A 2019 study from Melbourne, Australia, examined 3,677 MSM over three months. The study discovered that individuals who only kissed or kissed with other sexual activities had a greater risk of oropharyngeal gonorrhea (throat gonorrhea) than those who just had intercourse without kissing.
Following this, a 2023 systematic review discovered four more papers that corroborated these claims. Those experts presented several reasons why additional study is needed to determine the direct link between kissing and gonorrhea.
For starters, each investigation focused on MSM and was done outside of Australia.
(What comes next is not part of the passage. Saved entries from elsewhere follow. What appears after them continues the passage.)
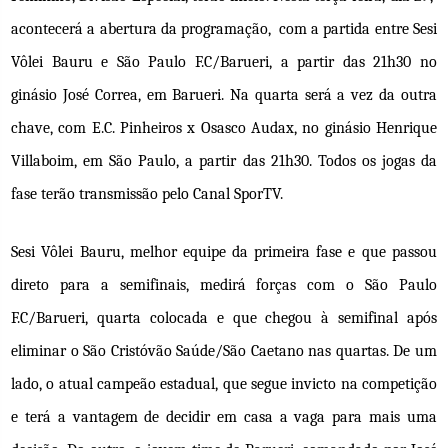
acontecerá a abertura da programação, com a partida entre Sesi
Vôlei Bauru e São Paulo F.C/Barueri, a partir das 21h30 no
ginásio José Correa, em Barueri. Na quarta será a vez da outra
chave, com E.C. Pinheiros x Osasco Audax, no ginásio Henrique
Villaboim, em São Paulo, a partir das 21h30. Todos os jogas da
fase terão transmissão pelo Canal SporTV.
Sesi Vôlei Bauru, melhor equipe da primeira fase e que passou
direto para a semifinais, medirá forças com o São Paulo
F.C/Barueri, quarta colocada e que chegou à semifinal após
eliminar o São Cristóvão Saúde/São Caetano nas quartas. De um
lado, o atual campeão estadual, que segue invicto na competição
e terá a vantagem de decidir em casa a vaga para mais uma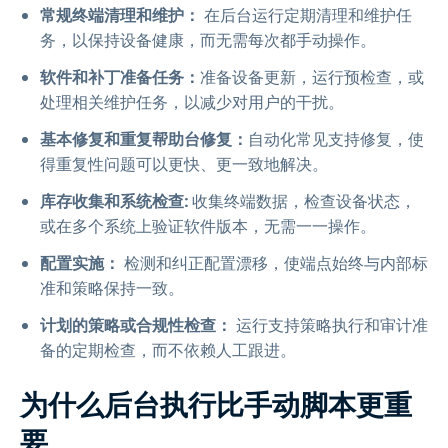
常规终端清理和维护：
在后台运行定期清理和维护任
务，以保持设备健康，而无需每次都手动操作。
软件和补丁准备任务：
准备设备更新，运行预检查，或
处理相关维护任务，以减少对用户的干扰。
基本修复和重复帮助台修复：
自动化常见支持修复，使
得重复性问题可以更快、更一致地解决。
库存收集和系统检查:
收集终端数据，检查设备状态，
或在多个系统上验证软件版本，无需一一操作。
配置实施：
检测和纠正配置漂移，使端点始终与内部标
准和策略保持一致。
计划的策略或合规性检查：
运行支持策略执行和审计准
备的定期检查，而不依赖人工跟进。
为什么后台执行比手动脚本更重
要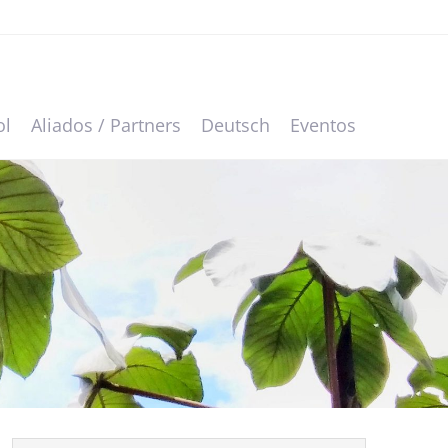
ol
Aliados / Partners
Deutsch
Eventos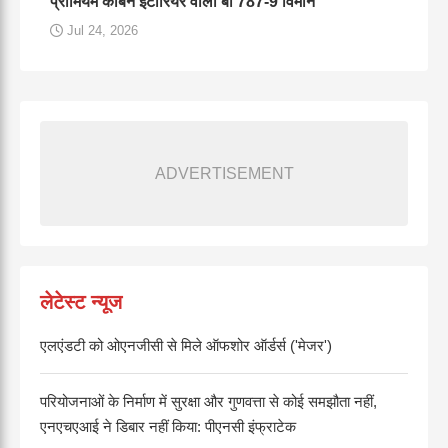
प्रीमियम केबिन इंटीरियर वाला बी 787-9 विमान
Jul 24, 2026
ADVERTISEMENT
लेटेस्ट न्यूज
एलएंडटी को ओएनजीसी से मिले ऑफशोर ऑर्डर्स ('मेजर')
परियोजनाओं के निर्माण में सुरक्षा और गुणवत्ता से कोई समझौता नहीं,
एनएचएआई ने डिबार नहीं किया: पीएनसी इंफ्राटेक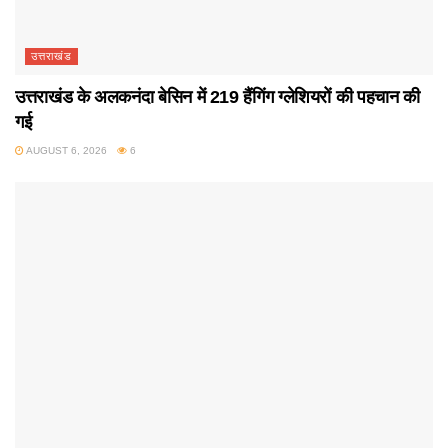
उत्तराखंड
उत्तराखंड के अलकनंदा बेसिन में 219 हैंगिंग ग्लेशियरों की पहचान की
गई
AUGUST 6, 2026
6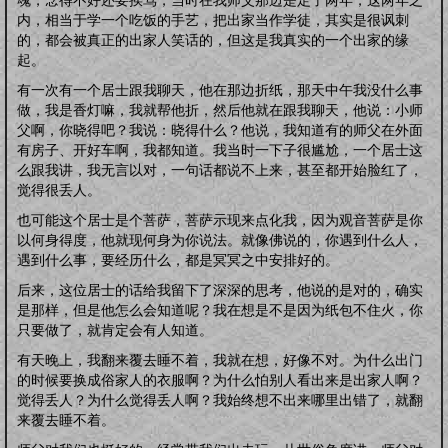
内，相当于学一个吃饭的手艺，把出家当作学徒，其实是很讽刺
的，都会被真正的出家人笑话的，但这是我真实的一个出家的缘
起。
有一次有一个居士跟我聊天，他在那边折纸，那天中午我没什么事
做，我是香灯嘛，我就帮他折，然后他就在跟我聊天，他说：小师
父啊，你晓得吧？我说：晓得什么？他说，我知道有的师父在外面
有房子、开好车啊，我都知道。我当时一下子很尴尬，一个居士这
么跟我讲，我无言以对，一句话都说不上来，甚至都开始脸红了，
觉得很丢人。
也可能这个居士是个菩萨，菩萨示现来点化我，因为观音菩萨是你
以何身得度，他就现何身为你说法。就像佛说的，你遇到什么人，
遇到什么事，要经历什么，都是冥冥之中安排好的。
后来，这位居士的话给我留下了深深的思考，他说的是对的，确实
是那样，但是他怎么会知道呢？我在想是不是因为纸包不住火，你
只要做了，就肯定会有人知道。
有天晚上，我翻来覆去睡不着，我就在想，好像不对。为什么出门
的时候要换成俗家人的衣服啊？为什么怕别人看出来是出家人啊？
觉得丢人？为什么觉得丢人啊？我始终想不出来哪里出错了，就翻
来覆去睡不着。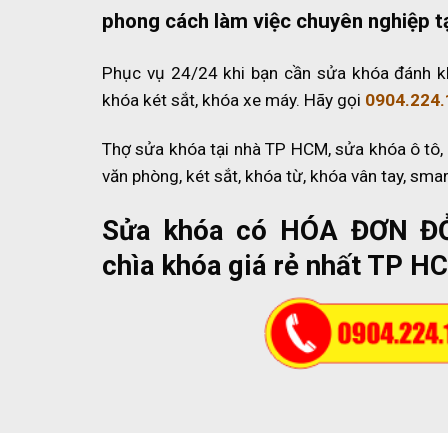
phong cách làm việc chuyên nghiệp t
Phục vụ 24/24 khi bạn cần sửa khóa đánh k
khóa két sắt, khóa xe máy. Hãy gọi
0904.224.
Thợ sửa khóa tại nhà TP HCM, sửa khóa ô tô,
văn phòng, két sắt, khóa từ, khóa vân tay, sma
Sửa khóa có HÓA ĐƠN Đ
chìa khóa giá rẻ nhất TP H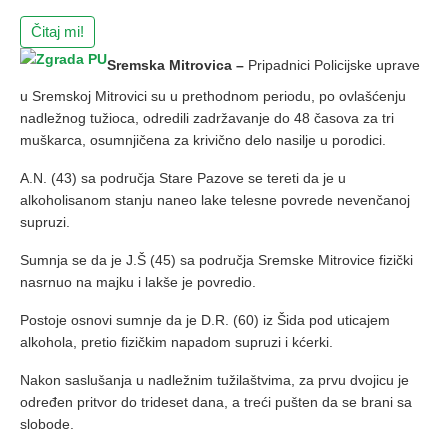
Čitaj mi!
Sremska Mitrovica –
Pripadnici Policijske uprave
u Sremskoj Mitrovici su u prethodnom periodu, po ovlašćenju
nadležnog tužioca, odredili zadržavanje do 48 časova za tri
muškarca, osumnjičena za krivično delo nasilje u porodici.
A.N. (43) sa područja Stare Pazove se tereti da je u
alkoholisanom stanju naneo lake telesne povrede nevenčanoj
supruzi.
Sumnja se da je J.Š (45) sa područja Sremske Mitrovice fizički
nasrnuo na majku i lakše je povredio.
Postoje osnovi sumnje da je D.R. (60) iz Šida pod uticajem
alkohola, pretio fizičkim napadom supruzi i kćerki.
Nakon saslušanja u nadležnim tužilaštvima, za prvu dvojicu je
određen pritvor do trideset dana, a treći pušten da se brani sa
slobode.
Future research should be conducted in different cultures with a diverse population to expand on what these studies have published and see whether or not the same conclusions can be duplicated and validated.
Furthermore, researchers noted that most previous studies on gonorrhea transmission may not have always considered kissing as a potential risk factor and thus may not have always effectively evaluated gonorrhea transmission, particularly among populations that are frequently overlooked or underrepresented, such as the LGBTQIA+ community.
STIs do not have to be a complicated, taboo topic that makes us uncomfortable. STI prevention requires open and honest conversation with your partners, as well as safe sex behaviors. If you're unsure how to address the issue of sexually transmitted infections with your spouse, here are some strategies:
Understand your individual risk factors: Consider what you do, how you protect yourself, and what areas you want to concentrate on to enhance your safety and lower your chance of infection. Recognizing your own sexual patterns and the kind of practices that promote your safety enables you to set healthier boundaries and have a more intimate conversation with your partner(s).
Focus on the facts: If you have an STI or have a history of STIs, your partner(s) should be aware of it, even if you have had treatment for it or the STI, such as herpes, is now inactive. When discussing this topic, it is critical to stick to the facts. You have to be able to protect yourself, and if you care about your partner(s), you'll want to protect them too, by letting them know. Having this conversation often entails choosing folks with whom you want to be honest and engage. That enhances your chances of having the room to be vulnerable.
Speak with empathy: If your partner discusses their status with you and discloses that they have an STI or a history of STIs, do not disregard that knowledge or their lived experiences. Thank individuals for sharing that knowledge with you, and express your gratitude that they came to you with it, since it is difficult and there is a lot of stigma around STIs that we must overcome. You can establish expectations, ask questions about any drugs available to prevent STIs and discuss additional steps you can take to protect yourself and each other in the future if you choose to continue engaging in sexual activity.
Embrace safer sex and other preventive measures: Get tested for STIs regularly, avoid sharing tools such as razors, toothbrushes, or syringes, use condoms, and see a doctor if you notice any new signs or symptoms of an infection.
Kissing isn't risk-free, but being aware of your sexual health is the first step toward a safe and hopefully joyful experience. Please pay attention to your own body as well as your partner's. Keeping the lines of communication open so you may ask questions is critical to having a safe experience.